**Problem to work on**
What is needed is every line of the data that includes the word "root". Please copy each one.

= = = =

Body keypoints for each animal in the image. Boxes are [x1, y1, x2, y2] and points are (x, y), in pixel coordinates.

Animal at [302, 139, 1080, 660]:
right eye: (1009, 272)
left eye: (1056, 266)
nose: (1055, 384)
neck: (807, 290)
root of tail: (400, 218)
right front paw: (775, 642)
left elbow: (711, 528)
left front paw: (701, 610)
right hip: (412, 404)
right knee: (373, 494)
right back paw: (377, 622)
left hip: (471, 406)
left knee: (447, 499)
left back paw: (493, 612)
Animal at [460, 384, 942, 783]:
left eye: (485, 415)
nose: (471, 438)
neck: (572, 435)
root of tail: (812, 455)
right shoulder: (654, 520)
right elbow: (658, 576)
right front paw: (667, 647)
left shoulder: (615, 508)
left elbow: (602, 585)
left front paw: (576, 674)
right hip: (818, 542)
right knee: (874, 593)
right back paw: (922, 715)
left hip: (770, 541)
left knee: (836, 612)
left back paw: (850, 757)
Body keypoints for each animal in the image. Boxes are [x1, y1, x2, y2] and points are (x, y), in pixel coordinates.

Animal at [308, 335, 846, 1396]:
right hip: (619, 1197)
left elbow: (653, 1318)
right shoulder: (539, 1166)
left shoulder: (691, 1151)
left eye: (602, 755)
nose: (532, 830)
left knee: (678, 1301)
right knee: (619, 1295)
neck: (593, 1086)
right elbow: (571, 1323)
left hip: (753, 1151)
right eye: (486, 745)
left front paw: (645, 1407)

= = = =

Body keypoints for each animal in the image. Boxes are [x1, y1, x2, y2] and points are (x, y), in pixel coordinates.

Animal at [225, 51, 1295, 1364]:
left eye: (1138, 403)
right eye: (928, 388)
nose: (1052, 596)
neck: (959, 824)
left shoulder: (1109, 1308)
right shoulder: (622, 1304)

= = = =

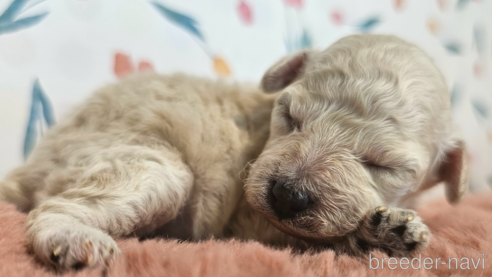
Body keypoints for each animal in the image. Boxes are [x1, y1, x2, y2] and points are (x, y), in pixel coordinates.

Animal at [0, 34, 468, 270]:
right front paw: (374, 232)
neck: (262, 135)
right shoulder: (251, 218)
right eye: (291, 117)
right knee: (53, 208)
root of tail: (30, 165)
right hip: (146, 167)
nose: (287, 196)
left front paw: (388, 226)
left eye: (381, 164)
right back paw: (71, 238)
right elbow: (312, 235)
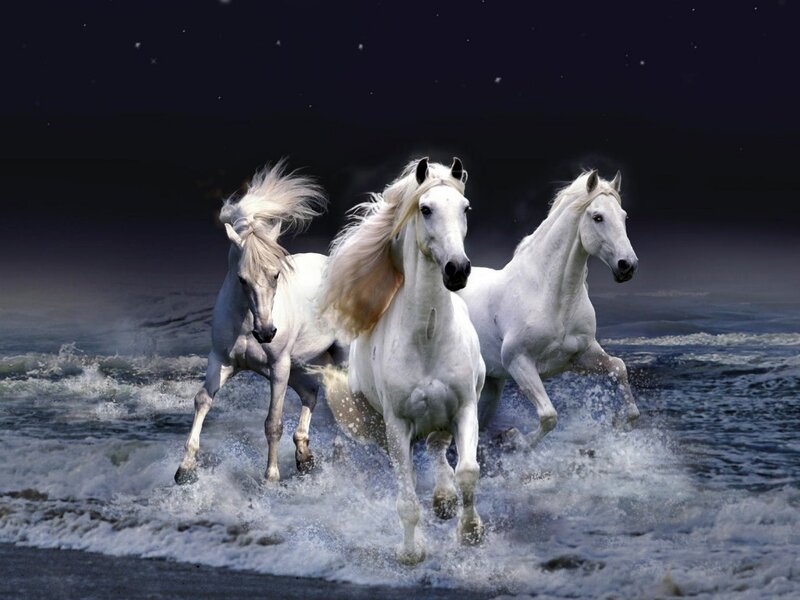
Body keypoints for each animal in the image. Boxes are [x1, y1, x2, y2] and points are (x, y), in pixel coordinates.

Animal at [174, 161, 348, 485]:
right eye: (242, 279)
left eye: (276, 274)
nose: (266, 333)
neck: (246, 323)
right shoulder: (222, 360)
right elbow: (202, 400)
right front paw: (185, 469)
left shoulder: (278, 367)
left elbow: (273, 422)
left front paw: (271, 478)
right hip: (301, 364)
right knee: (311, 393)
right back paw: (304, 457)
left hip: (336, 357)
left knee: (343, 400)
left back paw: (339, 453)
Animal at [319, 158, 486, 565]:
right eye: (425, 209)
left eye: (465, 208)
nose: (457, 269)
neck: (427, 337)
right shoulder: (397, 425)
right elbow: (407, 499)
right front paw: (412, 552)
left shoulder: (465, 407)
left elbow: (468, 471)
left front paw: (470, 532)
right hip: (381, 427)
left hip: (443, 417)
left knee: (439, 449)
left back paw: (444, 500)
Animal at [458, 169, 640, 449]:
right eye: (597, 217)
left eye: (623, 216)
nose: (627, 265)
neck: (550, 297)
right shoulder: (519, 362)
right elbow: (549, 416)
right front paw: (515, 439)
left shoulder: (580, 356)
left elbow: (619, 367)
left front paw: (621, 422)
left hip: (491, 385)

= = = =

**Task output**
root of tail: (400, 218)
root of tail: (812, 455)
root of tail: (30, 165)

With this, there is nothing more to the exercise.